Fourteen human hantavirus cases, including seven that resulted in death, have been reported in Wyoming since 1999.
Infected rodents can infest garages, campers, cabins and barns and shed hantavirus through urine, droppings and saliva. People can become seriously ill if they breathe in airborne particles created when contaminated, dried materials are disturbed. Infection is also possible when the virus touches broken skin or mucous membranes, if it is swallowed or after bites.

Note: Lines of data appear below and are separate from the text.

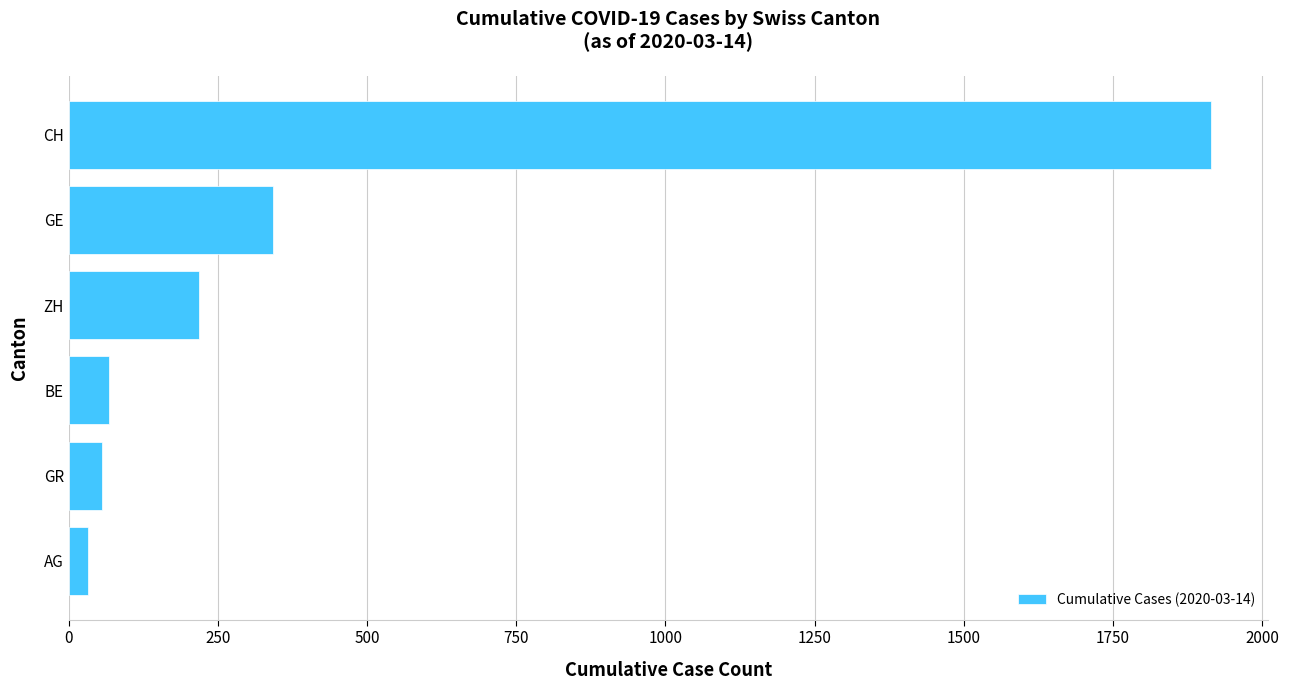

What is the sum of all values?

2632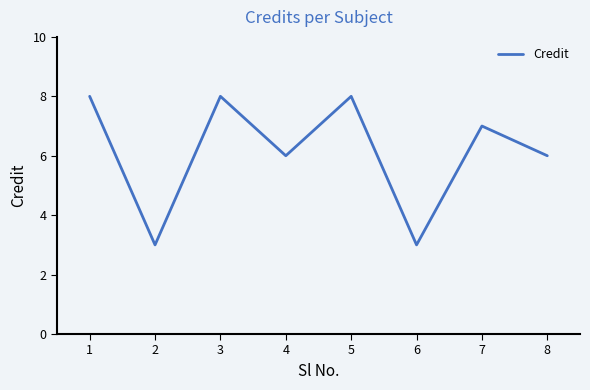

Reading right to left, what are all the values shown in this chart?

6	7	3	8	6	8	3	8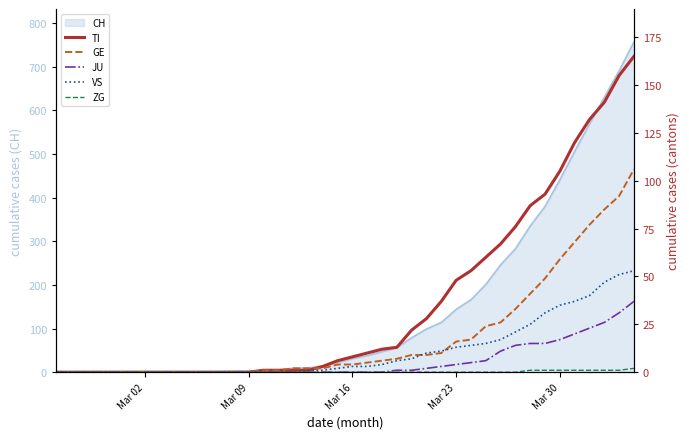

What is the maximum value for CH?

757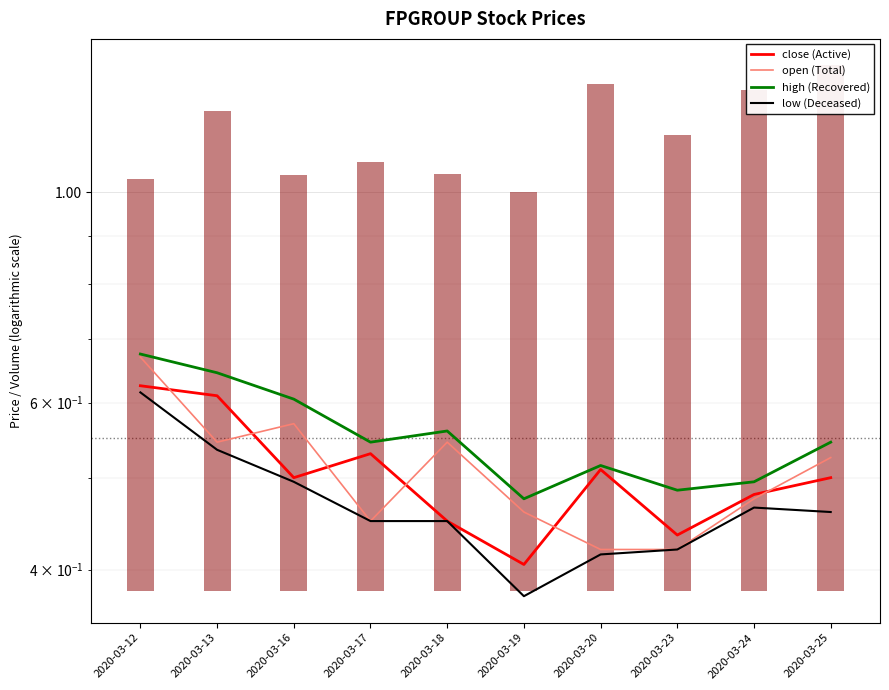

The close (Active) series shows 0.1 at 2020-03-17. True or false?

False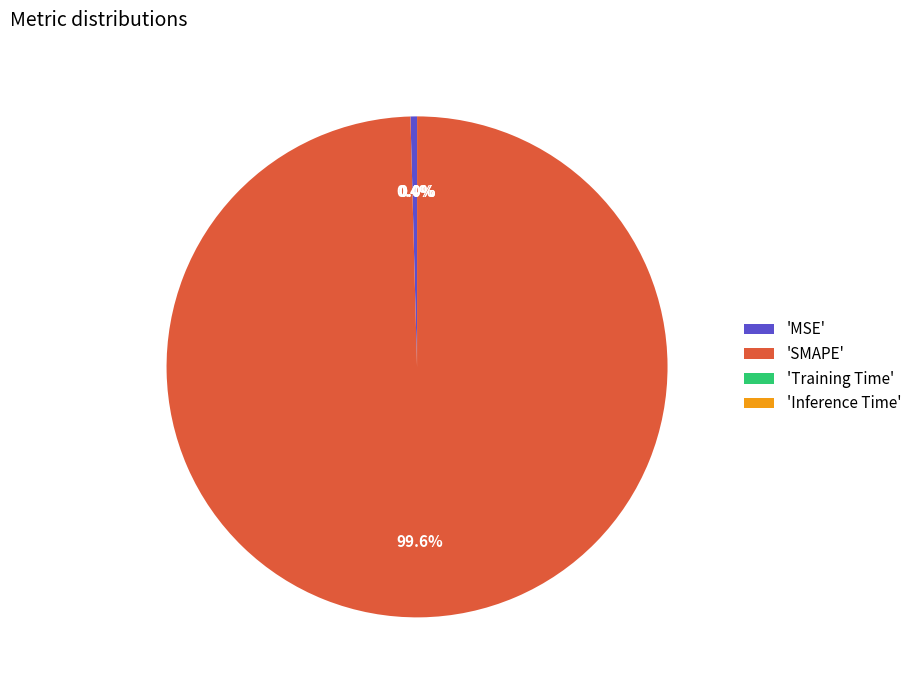

How much of the chart is everything except 'SMAPE'?

0.4%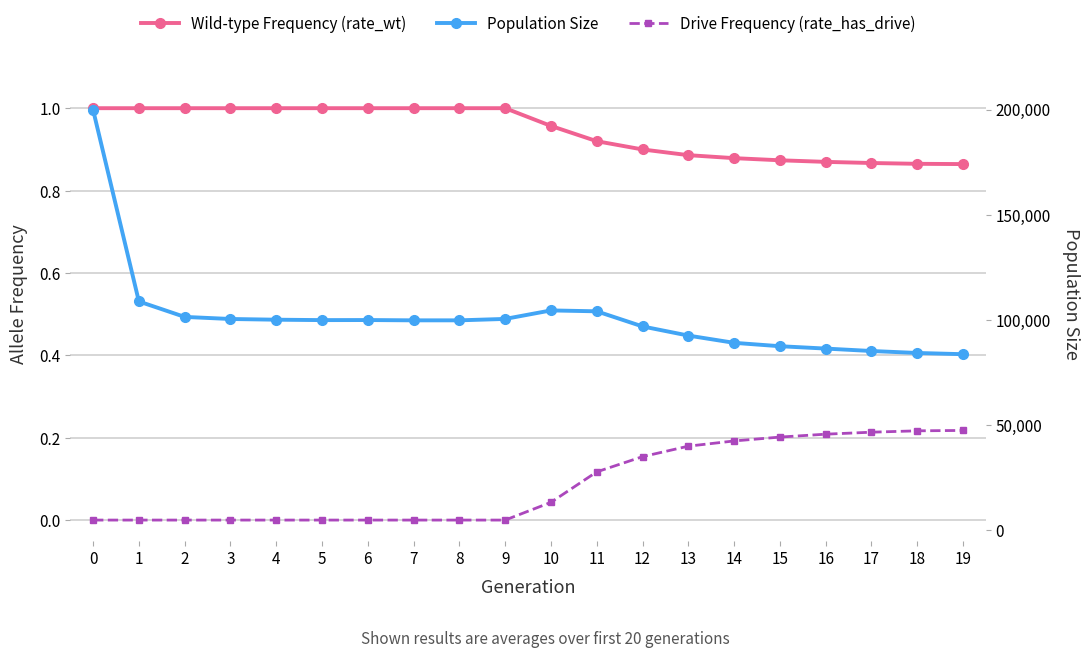

Is this an area chart (filled region under the line)?

No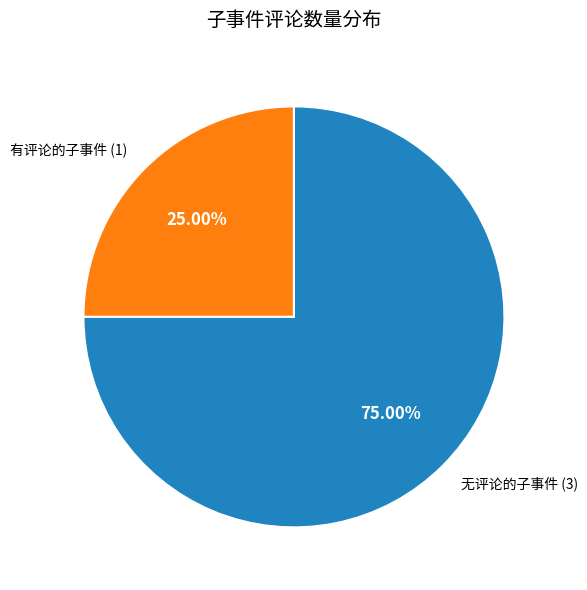

Approximately how many times larger is the value at 有评论的子事件 (1) compared to 无评论的子事件 (3)?

0.3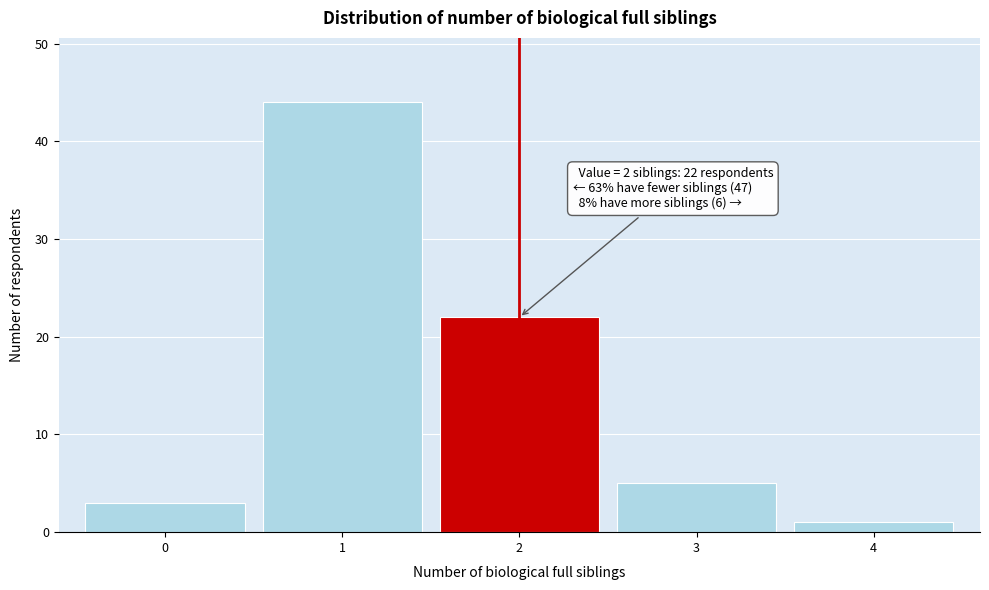

Reading left to right, transcribe all the data shown in this chart.

0=3	1=44	2=22	3=5	4=1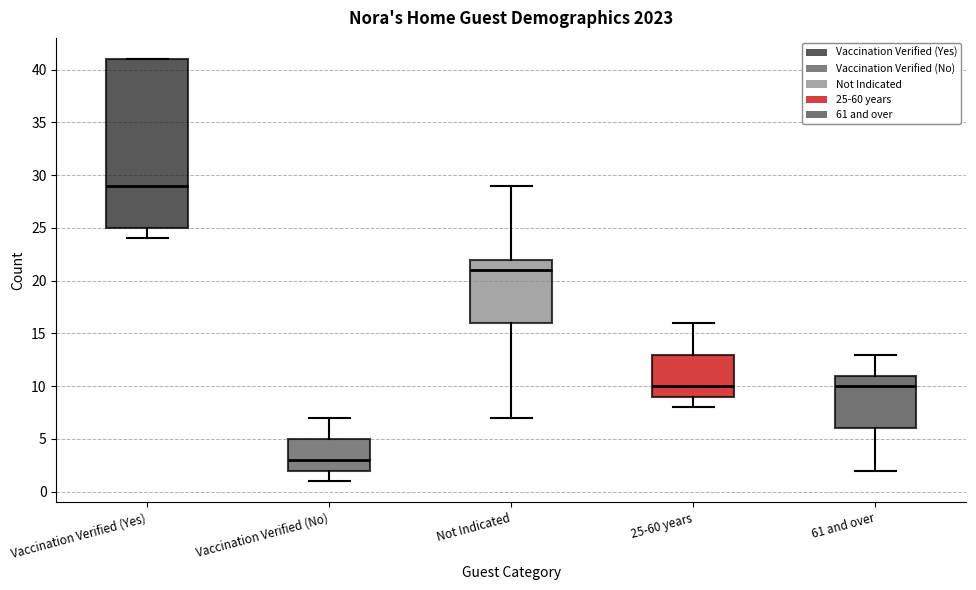

Where does the median line of the box for 25-60 years sit on the y-axis? The values are not printed on the chart, so give them approximately, as read against the axis.

10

If a building has been closed and unoccupied for a long time, doors and windows should be opened for ventilation at least 30 minutes before cleanup work begins. When working in places that are especially dirty, dusty or infested with mice, extra protective clothing or equipment should be worn such as coveralls, shoe covers and special face masks known as respirators.
Bryan recommended several basic cleanup guidelines:
During cleaning, wear rubber, latex, vinyl, or nitrile gloves.
Spray rodent urine and droppings with a disinfectant or bleach solution until thoroughly soaked. Combining 1 ½ cups of household bleach with 1 gallon of water is a good choice.
Do not vacuum or sweep urine, droppings, nesting materials or contaminated surfaces until they have been disinfected.
Use a paper towel (while wearing gloves) to pick up urine and droppings.
After the droppings and urine have been removed, disinfect items that might have been contaminated.